Ama devlet her hareket alanının hukuki caddesini kurmalıdır. Özel televizyonların kanunu yok, internet yayıncılığının mevzuatı yok, oynattığı tiyatronun mevzuatı yok. Bu kadar yok yok sayılırken, oyuncuların hükümeti eleştirmesi karşısında ‘kapatırım’ kılıcı çekiliyor. Devlet vatandaşının her alanda yolunu açmalı, alt yapısını kurmalı, mevzuatını ortaya açık seçik koymalı ve sonra da devlet olarak denetlemeli. Devlet denetim demektir. Denetmek için  de şartları oluşturmak gerektirir. Denetleme de öncelikle yol göstermek ve sonra da devletin kanunlarına, mevzuatına uygun hareket etme zorlayıcılığıdır.

Devlet tiyatro oynatırken, istediği oyunların sahneye konmamasından, sahneye konanların da millet değerleriyle tezata düşmesinden şikayetçi. Bunun için de Repertuar Kurulu yani Oyun Seçim Heyeti üyelerinin kimler olacağı konusu kavga sebebi oluyor. Asıl yalan da burada.

Diyelim ki Devlet Tiyatrosu Oyun Seçim Kurulu üyeleri birer ataist, Marksist, Komünist. Millet de su katılmamış dindar Müslüman. Oyun Seçim Heyet Üyelerini tek tek değiştirdiniz. Sanatla, kültürle, tiyatroyla ilgilenen, mesleği bu olan dindar Müslüman kişilerden bir Oyun Seçim Heyeti oluşturdunuz. 81 ilde 550 ilçede ve ardından nüfusu yoğun yerlerde oyun sahneleyeceksiniz. Kaç oyun metininiz var? Necip Fazıl’ın üç eseri, Peyami Safa’nın birkaç eseri. Sonra yumuşaya yumuşaya Cevat Fehmi Başkurt’un eserlerine geleceksiniz.

Deniliyor ki mevcut repertuar kurulu bu eserleri oynatmıyor.

Yeşil sermaye adıyla yaftalanan bir sermaye var.

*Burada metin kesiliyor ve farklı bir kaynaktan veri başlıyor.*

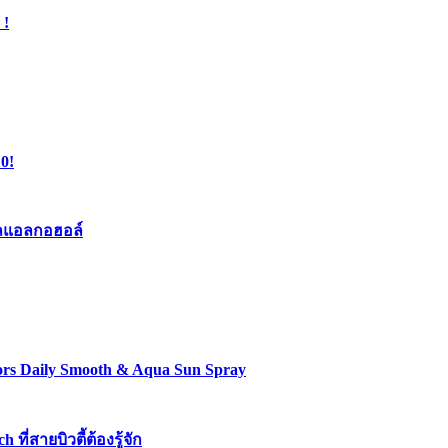
 !
0!
เจลแอลกอฮอล์
lors Daily Smooth & Aqua Sun Spray
่สายบิวตี้ต้องรู้จัก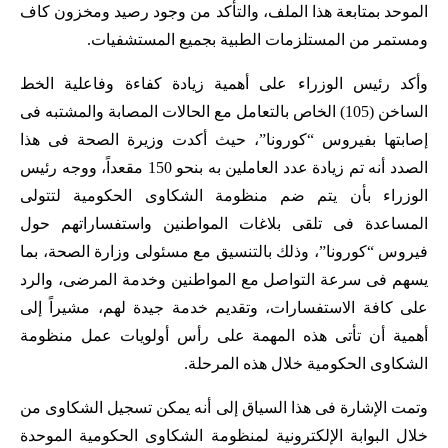
الموحد بمتابعة هذا الملف، والتأكد من وجود رصيد ومخزون كاف
ومستمر من المستلزمات الطبية بجميع المستشفيات.
وأكد رئيس الوزراء على أهمية زيادة كفاءة وفاعلية الخط
الساخن (105) الخاص بالتعامل مع الحالات المصابة والمشتبه فى
إصابتها بفيروس “كورونا”، حيث أكدت وزيرة الصحة فى هذا
الصدد أنه تم زيادة عدد العاملين به بنحو 150 مقعداً، ووجه رئيس
الوزراء بأن يتم ضم منظومة الشكاوى الحكومية لتتولى
المساعدة فى تلقى بلاغات المواطنين واستفساراتهم حول
فيروس “كورونا”، وذلك بالتنسيق مع مسئولى وزارة الصحة، بما
يسهم فى سرعة التواصل مع المواطنين وخدمة المرضى، والرد
على كافة الاستفسارات، وتقديم خدمة جيدة لهم، مشيراً إلى
أهمية أن تأتى هذه المهمة على رأس أولويات عمل منظومة
الشكاوى الحكومية خلال هذه المرحلة.
وتمت الإشارة فى هذا السياق إلى أنه يمكن تسجيل الشكاوى من
خلال البوابة الإلكترونية لمنظومة الشكاوى الحكومية الموحدة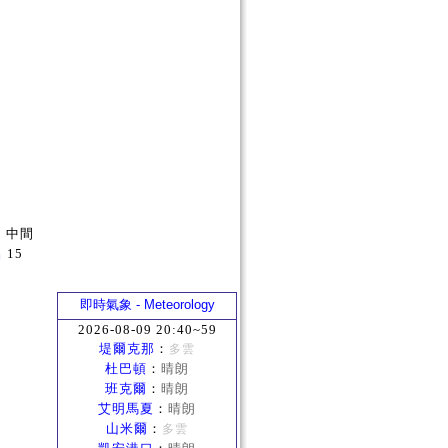
，中間
晶
15
即時氣象 - Meteorology
2026-08-09 20:40~59
堤爾克那
：
多雲
杜巴頓
：
晴朗
班克爾
：
晴朗
艾明馬夏
：
晴朗
山米爾
：
多雲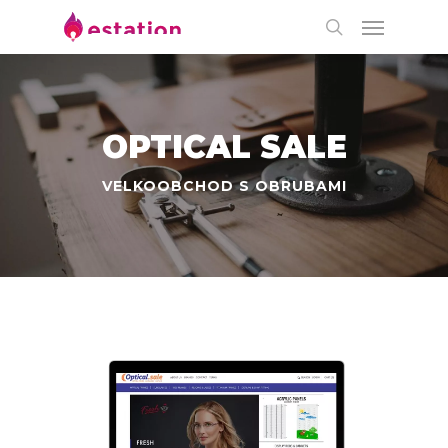
OPTICAL SALE
VELKOOBCHOD S OBRUBAMI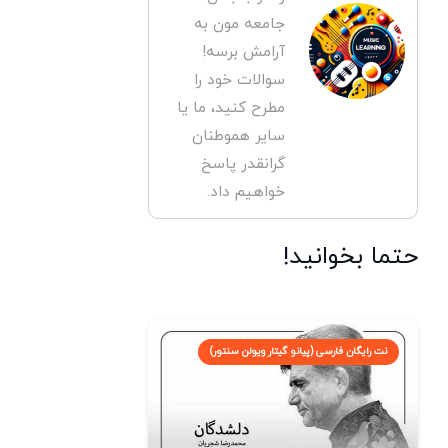
جامعه مون به
آرامش برسه!
سوالات خود را
مطرح کنید، ما یا
سایر هموطنان
گرانقدر پاسخ
خواهیم داد.
حتما بخوانید!
نت رایگان فارسی (پیانو گیتار ویولن سنتور)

Dini bütün patronlar, işadamları, şirketler var. Her birinin sipor kulübü var. Birer de tiyatro kulübleri olsun.Repertuar Kurulu’ndan geçiremediğiniz eserler, oyunları o tiyatro kumpanyaları ülkenin her yerinde sergilesin.

Devlet de belediyeler de artık tiyatro oynatmaktan vaz geçsin ama altyapıyı hazırlasın. Tiyatro salonları açsın, tiyatro eğitimi versin.

Tiyatroların milletin değerlerine saygısız olduğundan şikayet edenler hemen vakıfları, şirketleri, büyük aileleri devreye sokarak milletin değerleriyle barışık ve uyumlu tiyatro eserlerini sahneleyiniz. Yalancı değilseniz buyrun. Meydan sizin.